> [PROBLEM REQUIREMENTS]:
Each line starting at the one that contains "tilt_deg: -6.8" and ending at the one that contains "exposure_s: 1/255" must be returned exactly, and the rest of the listing is left out.

━━ SOURCE RECORDS ━━

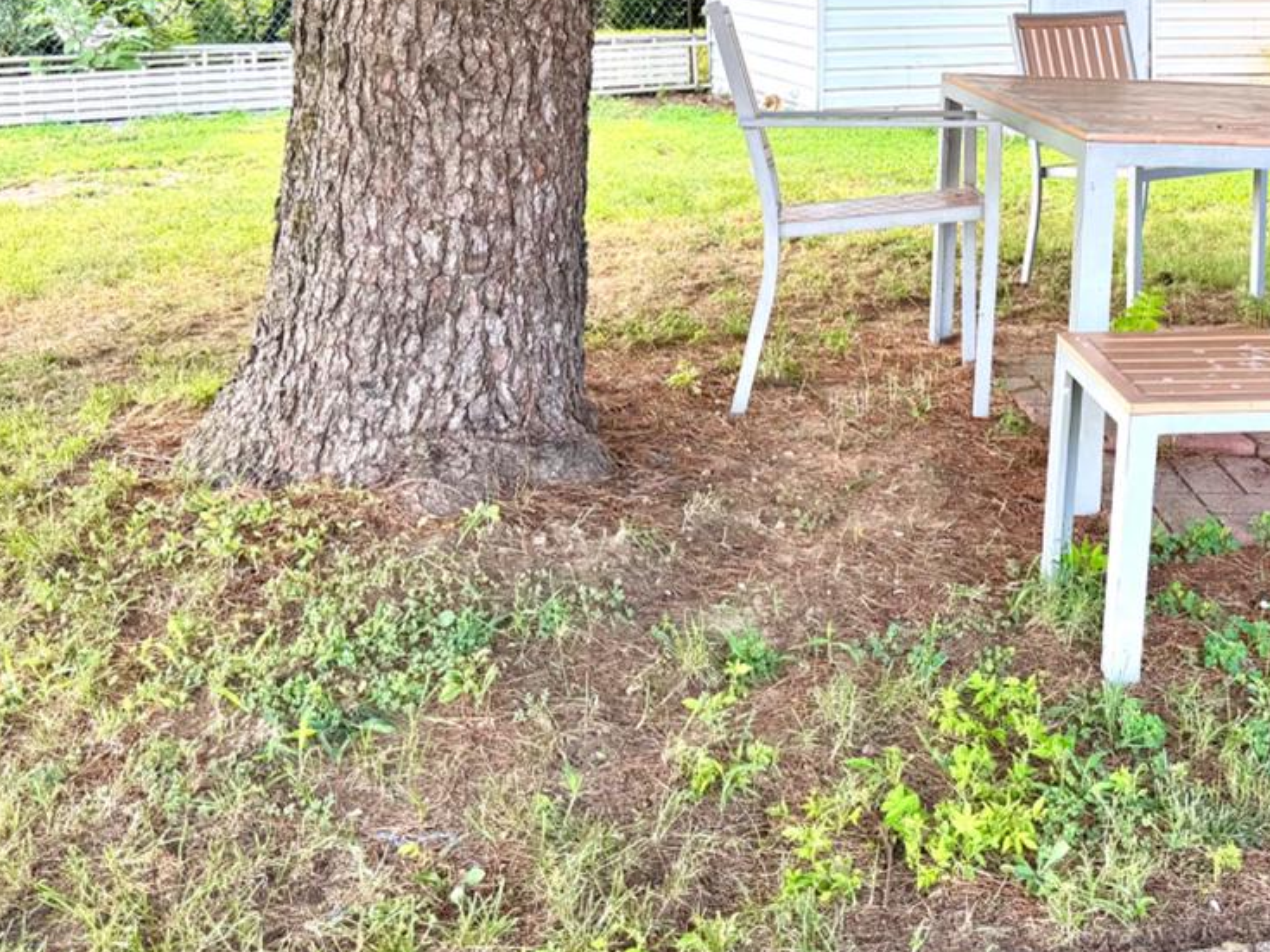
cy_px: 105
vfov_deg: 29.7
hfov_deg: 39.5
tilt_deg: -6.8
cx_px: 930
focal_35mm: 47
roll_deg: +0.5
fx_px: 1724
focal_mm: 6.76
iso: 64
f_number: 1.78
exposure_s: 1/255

━━━
━━ SOURCE RECORDS ━━

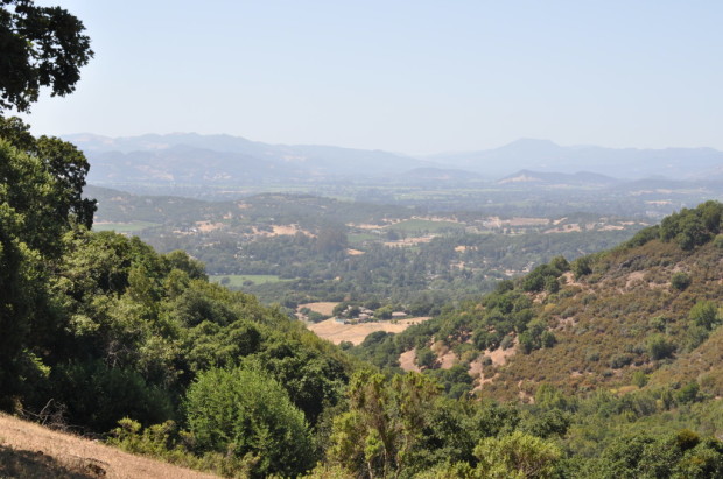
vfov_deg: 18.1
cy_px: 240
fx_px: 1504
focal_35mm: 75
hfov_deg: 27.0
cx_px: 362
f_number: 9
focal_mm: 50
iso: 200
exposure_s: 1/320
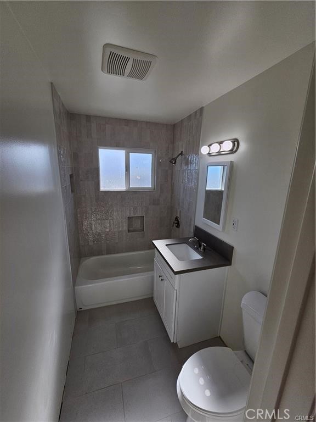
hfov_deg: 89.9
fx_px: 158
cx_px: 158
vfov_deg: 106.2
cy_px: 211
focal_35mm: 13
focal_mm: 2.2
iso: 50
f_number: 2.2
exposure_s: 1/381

━━━

> [SOLUTION FOR THIS TASK]:
tilt_deg: -6.8
cx_px: 930
focal_35mm: 47
roll_deg: +0.5
fx_px: 1724
focal_mm: 6.76
iso: 64
f_number: 1.78
exposure_s: 1/255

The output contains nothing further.